The Beatles had a great deal of mythology and urban legend built around them. It was a parlor game for any fan of any band in the age before the internet. A rumor would start and develop, and be told from record store employees, radio disc jockeys, and a friend whose cousin's brother knew a guy, and it would spin out from there. The Beatles had a great deal of that when the band was together, and it really built up after they split up in a frantic quest for them to maybe get back together. Among those urban legends was a very, very persistent one that the Beatles had actually gotten back together in a secret reunion. Not only that, but they had released an album of new material without telling anyone that it was the Beatles.
Such a fate befell the band Klaatu, and their album
3:47 EST. They were not the only band, nor the only album to get this reaction, but they were the biggest result of that perpetual rumor. The album was not forthcoming with information, but it sounded like the Beatles so people believed it was the Beatles. Based on the rumors alone, record sales and word of mouth were enormous. And then the reality came crashing down.

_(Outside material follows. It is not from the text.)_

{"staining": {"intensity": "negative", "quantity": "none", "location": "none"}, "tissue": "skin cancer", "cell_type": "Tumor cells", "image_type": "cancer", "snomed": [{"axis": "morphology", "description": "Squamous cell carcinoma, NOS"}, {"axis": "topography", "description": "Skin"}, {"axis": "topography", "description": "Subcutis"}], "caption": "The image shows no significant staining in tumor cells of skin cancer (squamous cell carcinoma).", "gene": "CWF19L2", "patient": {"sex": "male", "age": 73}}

http://ledgernote.com/blog/interesting/klaatu-the-secret-band-as-good-as-the-beatles/
Of course, there is also the fact that Paul McCartney, at the height of Pop fame, actually
did release an album which was secretly done by himself. The album
Thrillington, however, failed to do much of anything. So that may be a drag on the idea. Albeit, that album was in the easy listening and jazz genre, and held neither the style nor the interest of Beatles or solo career fans.
What if the rumor had eventually come true? What if at some point in the 1970s, the Beatles had reunited, recorded an album, and released it in secret without indication in the album credits or cover art or anywhere else that it was the Beatles? What if, though not the Klaatu album, a story like that had ended with the result of "Yep, it was us" and kept going?